Like all destructive industries, it has nothing whatsoever to do with helping people or making society a better place. It is all about greedy and calloused people doing whatever they can to make a buck. And what they do to get rich quick is simply appalling. One writer examines 21 different porn sub-genres, and how readily available they are online.

Here are just a few, with the total Web pages for each: teen sex – 82 million pages; animal sex – over 50 million; bondage – nearly 30 million; crush sex (which involves the killing of small animals) – 8 million; vomit sex – 4 million; wired porn (involving electrical shock) – 1.7 million; snuff sex (involving actual death) – 1.3 million.
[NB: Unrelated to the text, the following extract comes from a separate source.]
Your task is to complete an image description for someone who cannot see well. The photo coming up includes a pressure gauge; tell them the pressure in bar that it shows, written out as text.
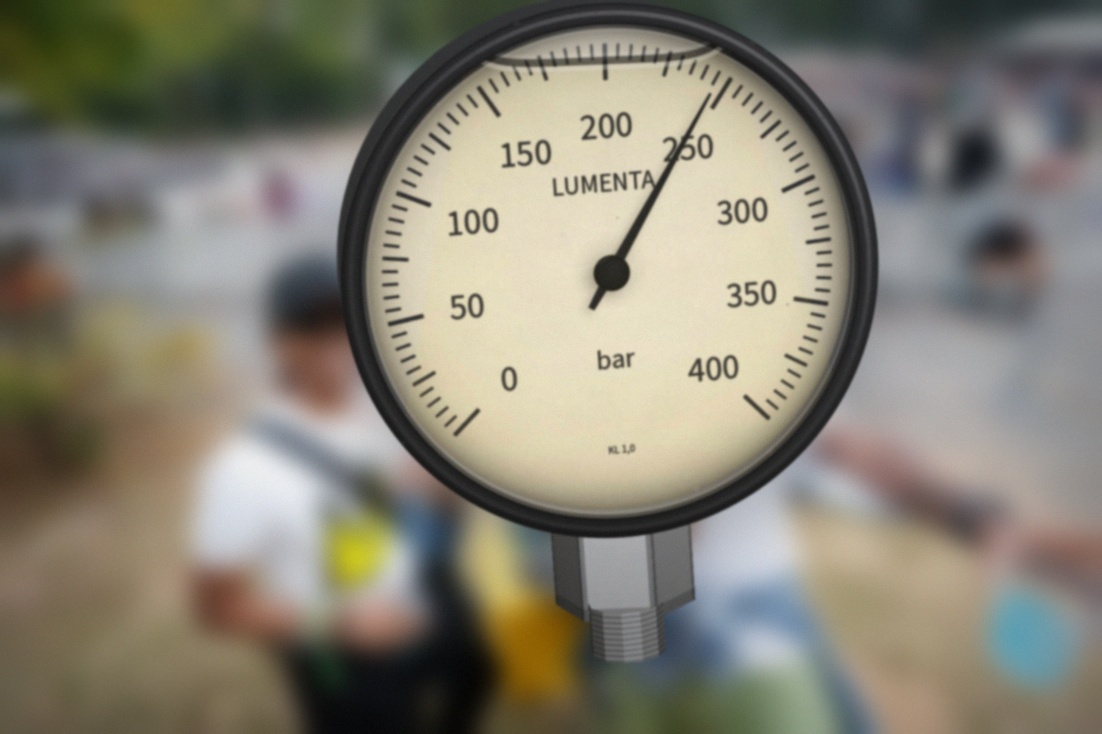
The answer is 245 bar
And all this is escalating and intensifying each passing day. Supply and demand feed off each other, and countless millions of people become trapped and addicted, even if they want to get off this destructive treadmill. It is as good a means to wreck individuals and ruin societies as any war has ever been.
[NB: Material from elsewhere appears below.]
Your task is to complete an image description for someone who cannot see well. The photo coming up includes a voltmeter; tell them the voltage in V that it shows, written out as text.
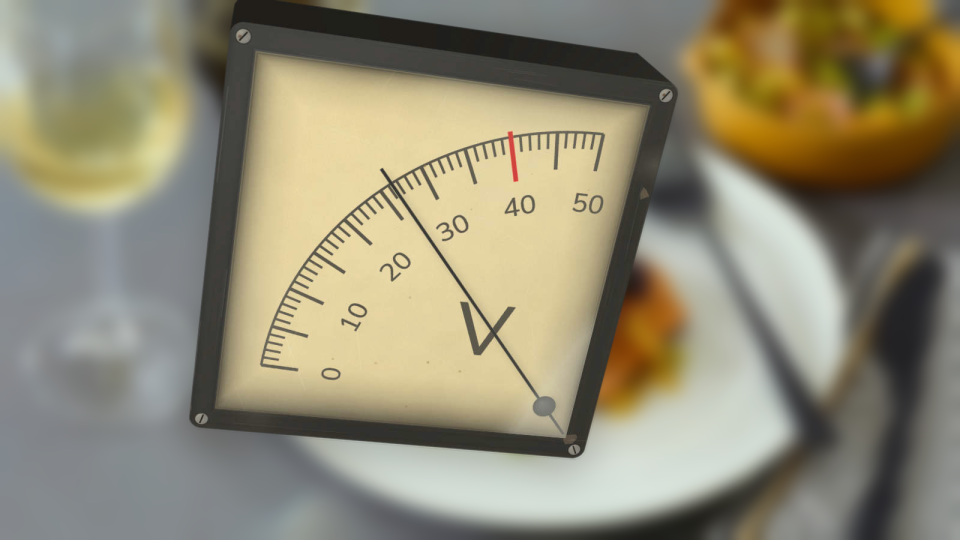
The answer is 26.5 V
If all the data and evidence presented here is not enough to convince the reader, then the personal stories should certainly be enough. We find one horrific and tragic story after another here, powerfully and graphically showing how porn damages women, children and others. It is pretty bleak reading.
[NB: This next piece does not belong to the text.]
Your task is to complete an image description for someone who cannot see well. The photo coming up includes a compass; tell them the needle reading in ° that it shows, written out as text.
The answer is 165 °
Consider the story of Australian ex-stripper Stella: “Every day was long. Every day was hard. Every day someone forced me in some way. . . . My relationships suffered; I was becoming more and more isolated. I started using heroin to soothe the pain, all of the pain: the physical pain of my deteriorating knees and back; the emotional pain of being nothing, negative space, dirt, slut, whore, stripper, junkie. The fear and desperation rose.”

What about “Amy” who was sexually abused by her uncle, a heavy porn addict? “My uncle started to abuse me when I was only 4 years old. . . . At first he showed me pornographic movies and then he started doing things to me. . . . Every day of my life I live in constant fear that someone will see my pictures and recognize me and that I will be humiliated all over again. It hurts me to know someone is looking at them – at me – when I was just a little girl being abused for the camera. I did not choose to be there, but now I am there forever in pictures that people are using to do sick things. I want it all erased. I want it all stopped. But I am powerless to stop it just like I was powerless to stop my uncle.”

One writer, looking at the topic of pornography and animals, says this: “Some things are incomprehensible. Why would anyone derive sexual pleasure from seeing a video of scantily clad women in high heels squashing, stomping and torturing small animals (including puppies and kittens) who squeal in horror as they die?”

But critics will complain that these are “extreme” examples. What they do not want to admit is that the extreme cases always flow from the less extreme cases. Porn is like that: you get desensitised and bored with the soft stuff, so you move on to the harder stuff. That too soon becomes old hat and stale, and greater thrills are needed.

It is a downward spiral, and has happened to far too many people, including almost all of our sex offenders in prison. It begins with a few quick looks, but soon degenerates into a lifelong addiction, which gets worse and worse as the demands grow stronger and more diabolical.

Porn kills. And any critic who thinks this is some religious wowser book is just plain wrong. The publisher is a secular feminist outfit, and the overwhelming majority of authors here would fit into that camp as well. Indeed, there is not a shred of religious argumentation to be found in this volume.

And fortunately we don’t just get the bad news here. A number of concluding chapters look at how Big Porn can be challenged head on, and a number of examples of this already happening are offered. So the reader is left not with despair, but hope, by the time they reach the end of this helpful volume.

The editors deserve a lot of praise for making this book available. Many of the individual essays alone make for a solid case against porn, but taken together this information and research offers an insurmountable argument: porn is bad, real bad, and it is time to reclaim women, men, children, and society from its horrendous clutches.